REST and GraphQL API Pentest: Technical Checklist for Legal Bug Bounty

APIs became the most lucrative surface in any serious bug bounty program, and also the most ignored by pentesters still chasing XSS in contact forms. An IDOR on /api/v3/users/{id}/invoices can pay three to eight thousand dollars on HackerOne, while a reflected XSS on a marketing page closes at 250. The Basilisk OffSec team compiled in this checklist the exact flow we use in authorized engagements and public programs like GitLab, Shopify and Reddit. Before anything else: read the scope, confirm the brand domain, and never touch endpoints outside the list. Everything here assumes written authorization.

The starting point is never Burp open on your face. It is surface mapping. Grab the mobile app with apktool, extract URL strings, load them into Burp as a manual sitemap. Run ffuf with the api-endpoints-res.txt wordlist from SecLists against paths like /api/, /v1/, /internal/, /graphql, /gql, /query. Wayback Machine via gau and waybackurls surfaces deprecated endpoints nobody patched. In a recent engagement we found a /api/v1/admin/export inherited from 2019 that accepted a regular user token, similar to what we describe in Web Pentesting From Scratch: Building a Safe Lab with DVWA, Juice Shop and Burp Suite. Document each endpoint with method, expected content-type and required role before throwing any payload.

IDOR remains bug number one in REST APIs for a simple reason: developers trust the ID from the JWT but read the ID from the URL. Create two accounts on the target app, capture both sessions in Burp, and use the Autorize or Auth Analyzer extension to replay every request from account A with account B cookie. Watch for 200 responses with different bodies, not just status codes. UUIDs are not protection: enumerate them via search endpoints, CSV exports or notifications. Injection logic also applies in APIs, as we covered in SQL Injection in Practice: Exploiting, Detecting and Mitigating in a Controlled Lab, especially on sort, order and search filters that end up as SQL concatenation.

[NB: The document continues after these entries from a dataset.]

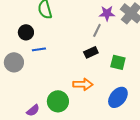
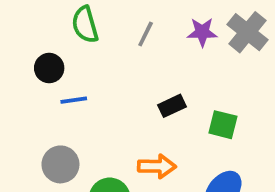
gray line: (97, 30) -> (146, 34), moved
gray circle: (14, 62) -> (60, 164), moved

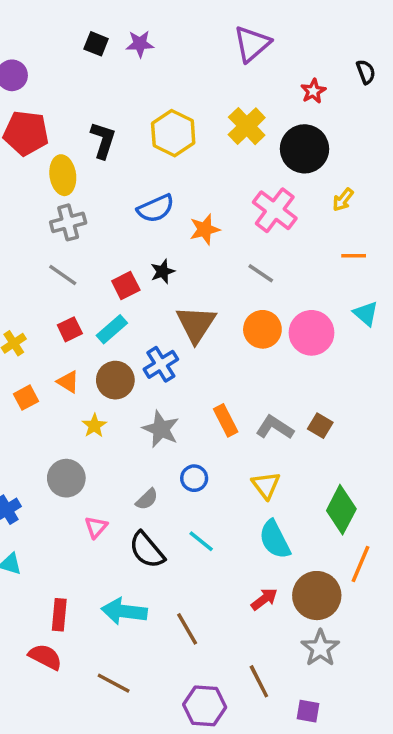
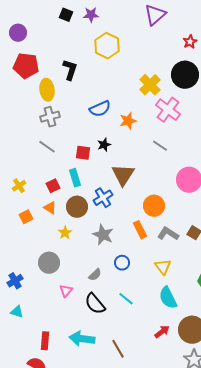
yellow cross: (247, 126) -> (150, 85), moved
yellow hexagon: (173, 133) -> (107, 46), moved
red square: (126, 286) -> (83, 153), turned 35
red square: (70, 329) -> (53, 186), moved
cyan rectangle: (112, 329) -> (75, 178), turned -66
orange circle: (262, 329) -> (154, 206), moved

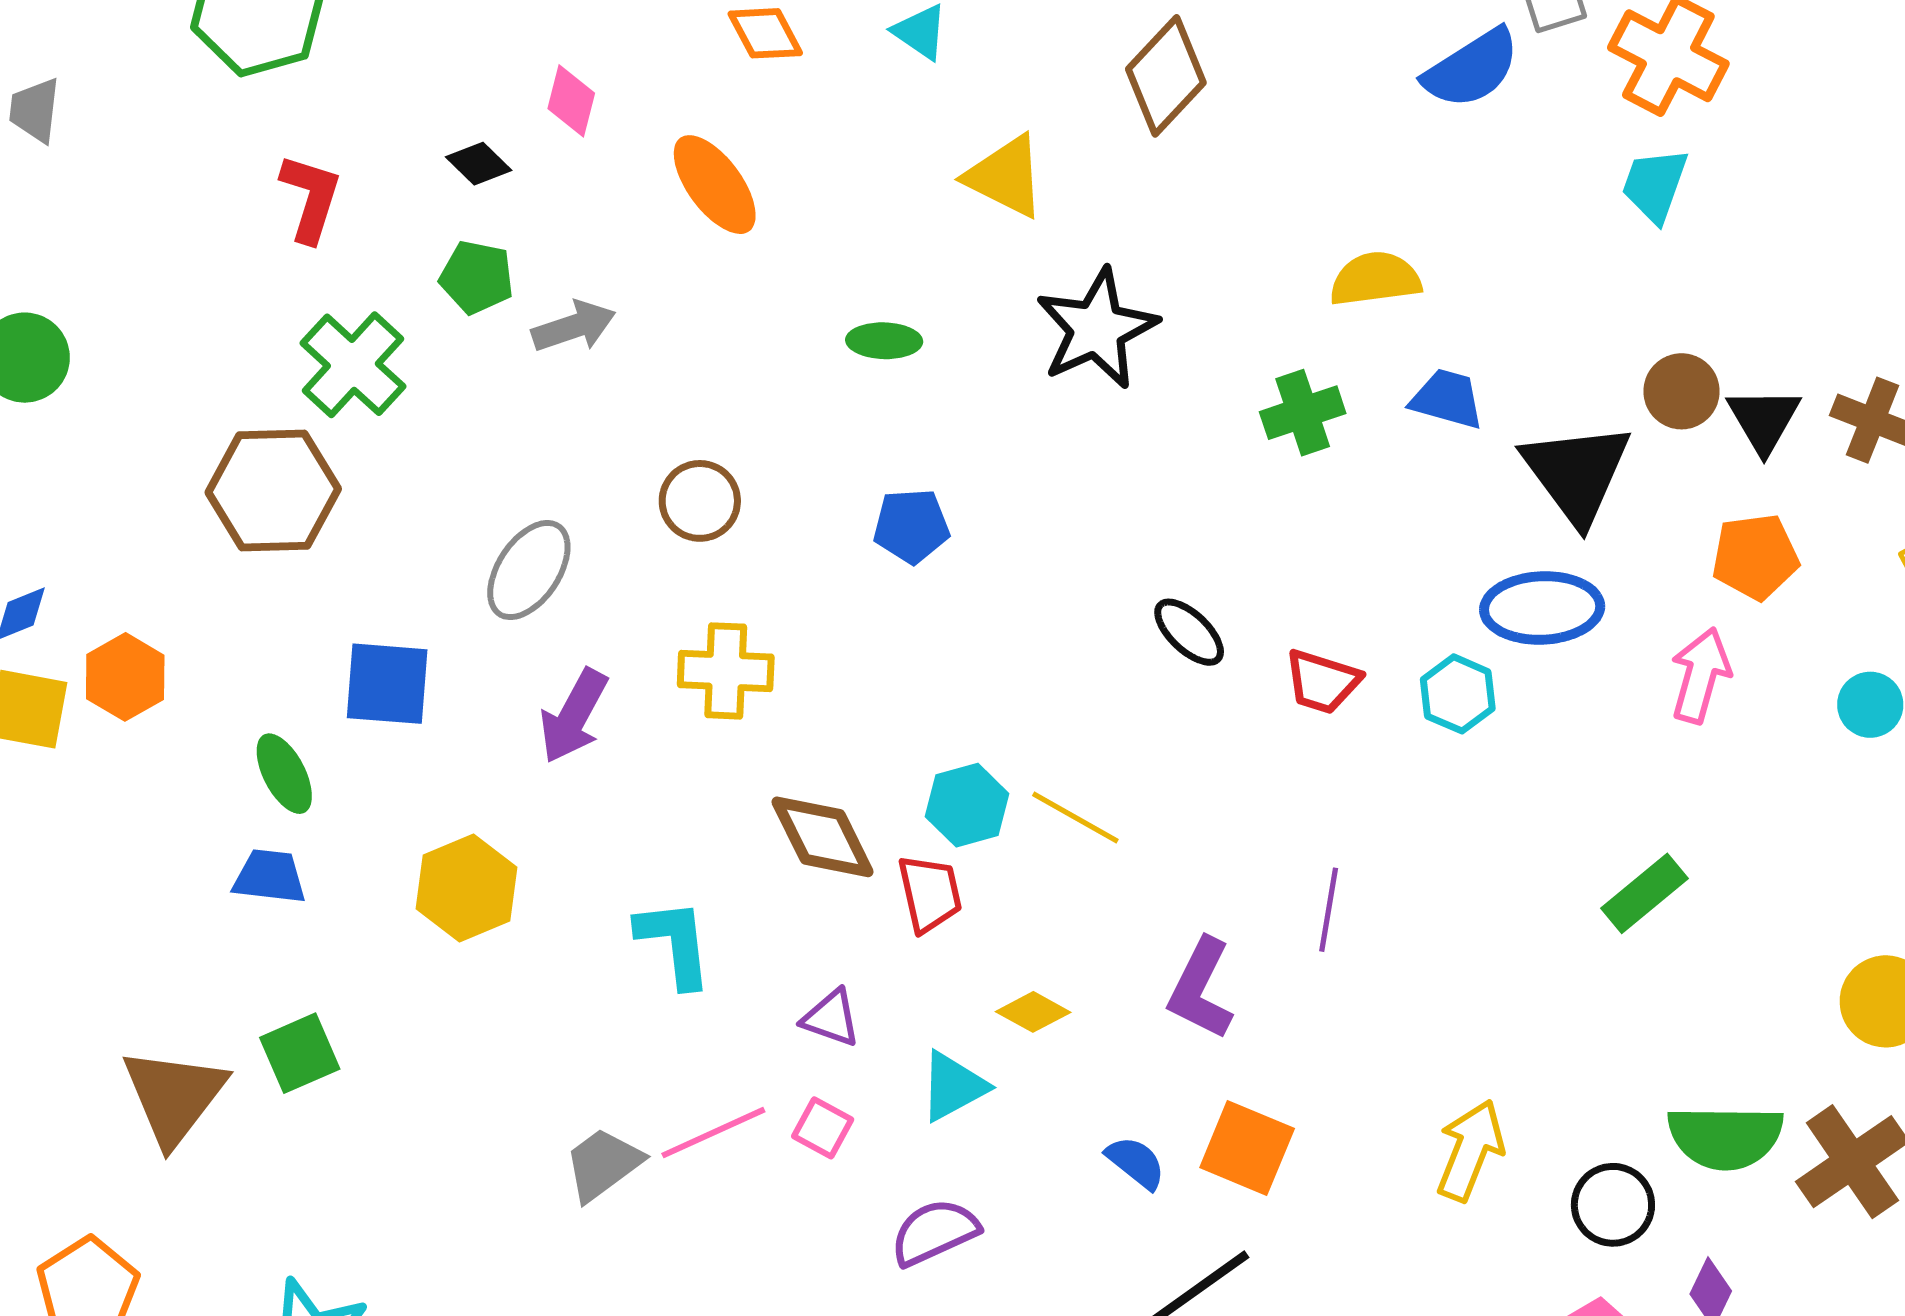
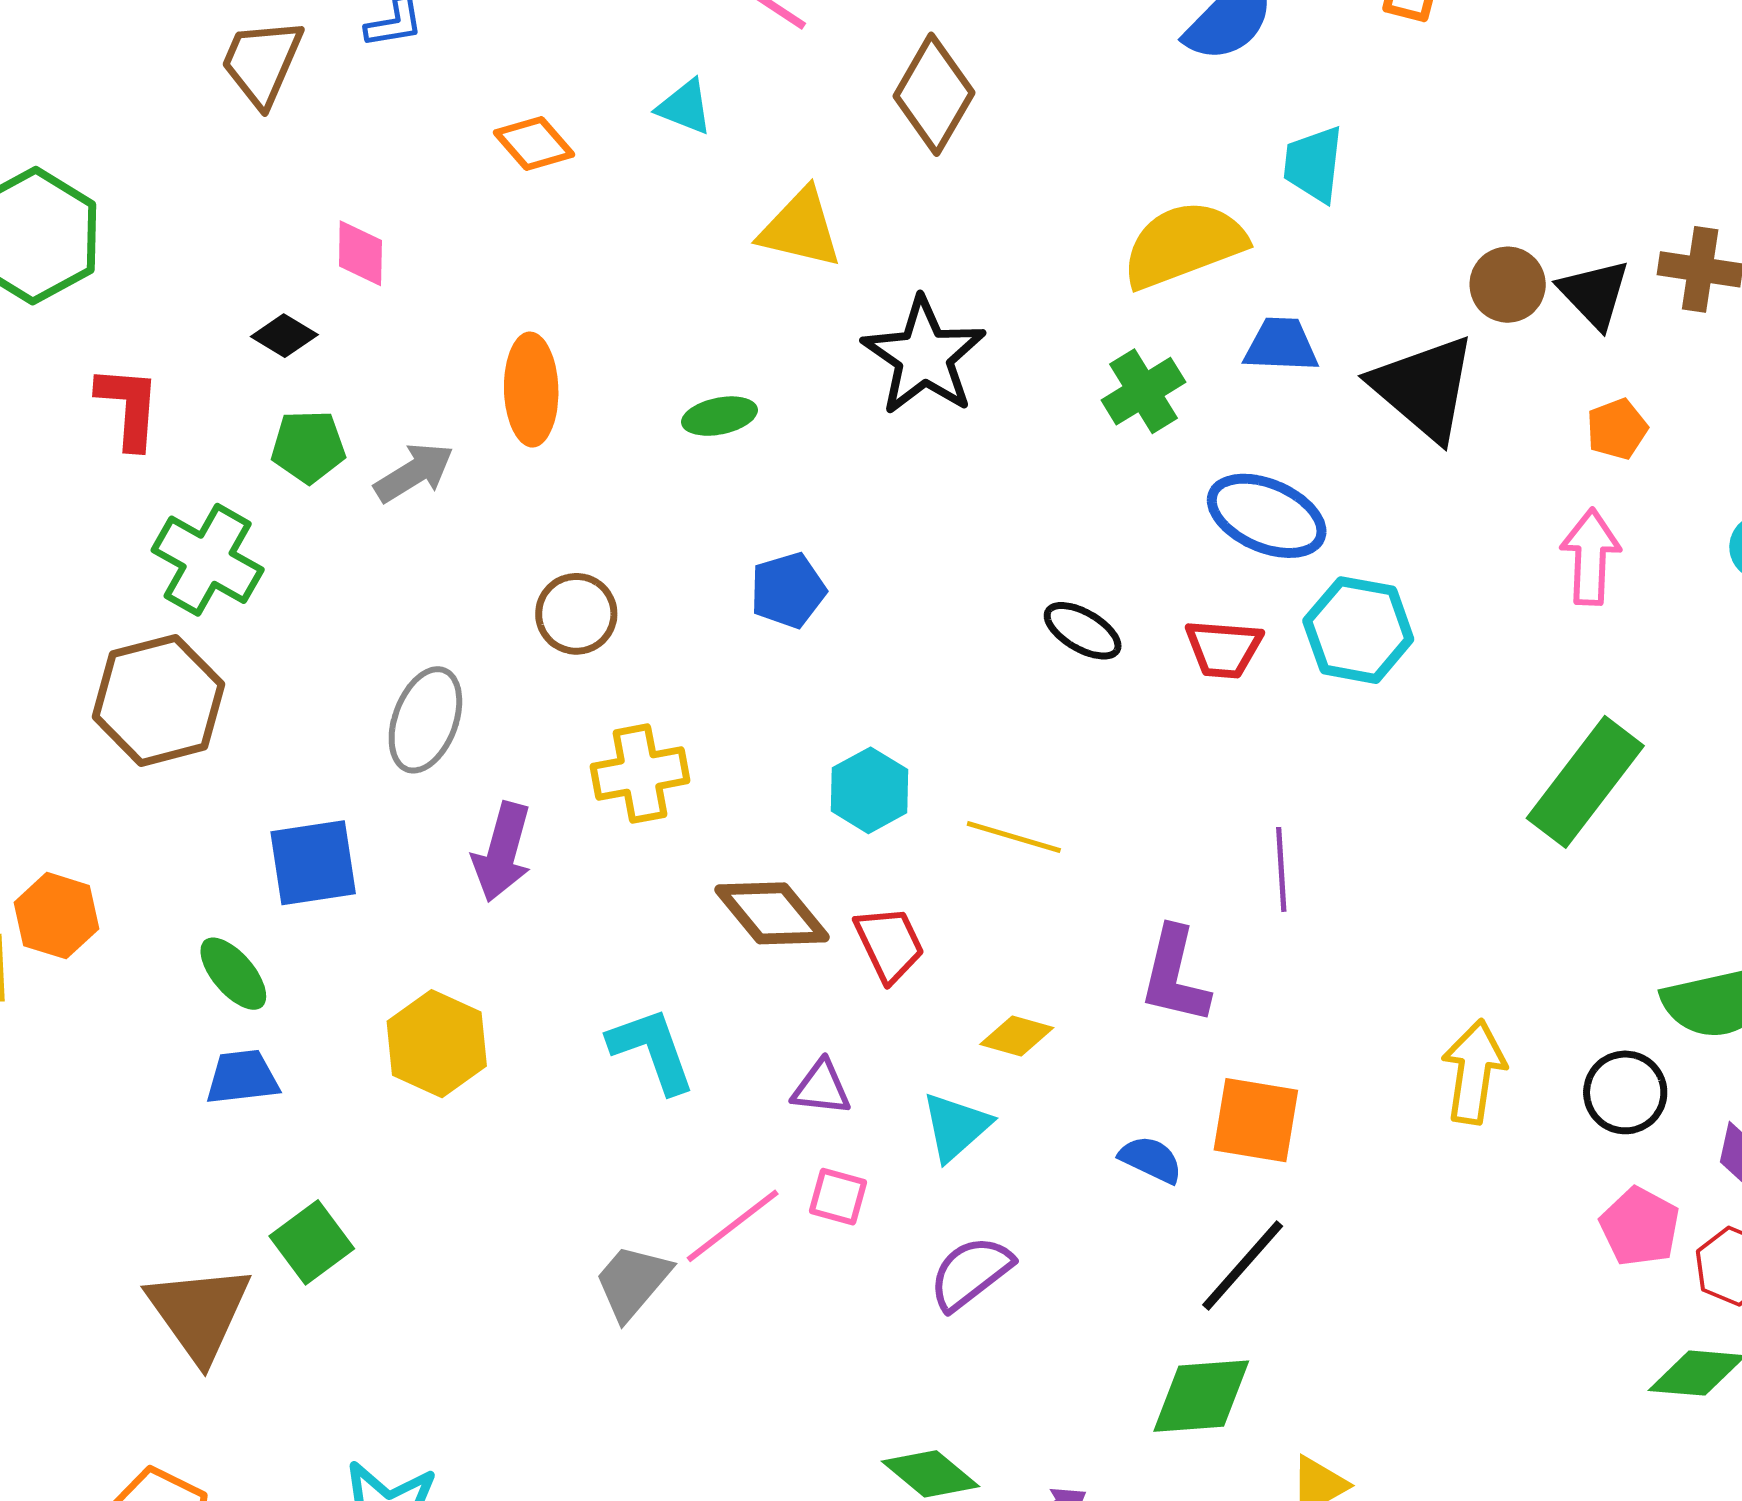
orange ellipse: (715, 185) -> (531, 390), moved, turned 48
cyan trapezoid: (1655, 185) -> (1313, 164), moved
yellow semicircle: (1375, 279) -> (1184, 245), size x1.4
orange pentagon: (1755, 557) -> (1617, 429), size x0.7
blue ellipse: (1542, 608) -> (1267, 516), moved, turned 39
cyan hexagon: (1458, 694) -> (1358, 630), size x1.4
cyan hexagon: (967, 805) -> (869, 790), moved
green rectangle: (1644, 893) -> (1585, 782), size x1.5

GraphQL changes the game. Start by probing introspection on /graphql with the query {__schema{types{name fields{name}}}}. If open in production, you already have half the report written. Tools like InQL, GraphQL Voyager and clairvoyance reconstruct schemas even with introspection disabled via field stuffing. Hunt for exposed mutations like adminUpdateUser, impersonate, exportAllData. Batch queries bypass rate limits: send 1000 login mutations in a single HTTP request. Alias overloading breaks naive validators. Unlike what we covered in Modern XSS: DOM, Stored and Reflected With Real Examples in a Test Lab, here impact is almost always logic-based, not script injection.

Authentication bypass in this context goes beyond the classic none algorithm in JWT. Test jku and kid injection, swap RS256 to HS256 using the public key as secret, and refresh tokens that never expire. Headers like X-Original-URL, X-Rewrite-URL, X-Forwarded-For and X-User-Id frequently bypass auth middleware when the API sits behind a misconfigured gateway. In GraphQL, verify the @auth directive covers every field or if some nested resolver leaks data without checks. SSRF also appears in APIs that accept URL as a parameter for webhooks or avatars, a pattern detailed in SSRF Demystified: Exploiting Cloud Metadata in a Local AWS Lab with exploits against AWS IMDS.

Rate limiting, mass assignment and business logic close the checklist. For mass assignment, add fields like isAdmin:true, role:owner, verified:true to any PATCH or PUT. Frameworks like Rails and NestJS with incomplete whitelists hand admin on a plate. For race conditions on coupon or withdrawal endpoints, use Turbo Intruder with James Kettle single packet attack, firing 30 simultaneous requests. Document impact with number of records exposed, estimated financial value and a reproducible curl PoC. Programs pay for demonstrated impact, not for technique.

Practical takeaway: build a report template with CWE title, numbered steps, raw request, truncated response and one-line fix suggestion. Submit early, before duplicates land, but never without confirming scope. Legal bug bounty is discipline before creativity, and in that discipline Basilisk builds reputation across programs like Mercado Livre and Nubank.